[Stored data entries]
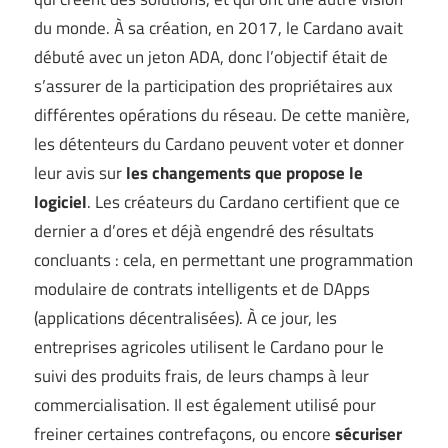
du monde. À sa création, en 2017, le Cardano avait
débuté avec un jeton ADA, donc l’objectif était de
s’assurer de la participation des propriétaires aux
différentes opérations du réseau. De cette manière,
les détenteurs du Cardano peuvent voter et donner
leur avis sur
les changements que propose le
logiciel
. Les créateurs du Cardano certifient que ce
dernier a d’ores et déjà engendré des résultats
concluants : cela, en permettant une programmation
modulaire de contrats intelligents et de DApps
(applications décentralisées). À ce jour, les
entreprises agricoles utilisent le Cardano pour le
suivi des produits frais, de leurs champs à leur
commercialisation. Il est également utilisé pour
freiner certaines contrefaçons, ou encore
sécuriser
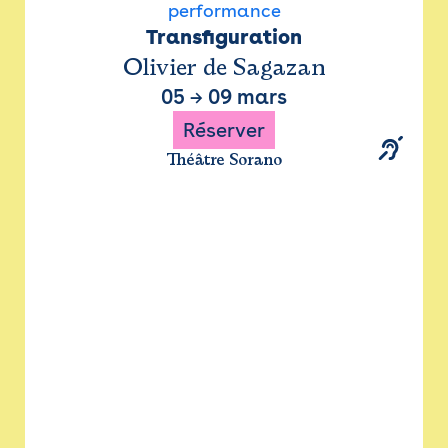
performance
Transfiguration
Olivier de Sagazan
05
→
09 mars
Réserver
Théâtre Sorano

Try it: The images in the entries above should be left out; please reproduce exactly the lines from the first through the one containing "dernier a d’ores".

Output below:
du monde. À sa création, en 2017, le Cardano avait
débuté avec un jeton ADA, donc l’objectif était de
s’assurer de la participation des propriétaires aux
différentes opérations du réseau. De cette manière,
les détenteurs du Cardano peuvent voter et donner
leur avis sur
les changements que propose le
logiciel
. Les créateurs du Cardano certifient que ce
dernier a d’ores et déjà engendré des résultats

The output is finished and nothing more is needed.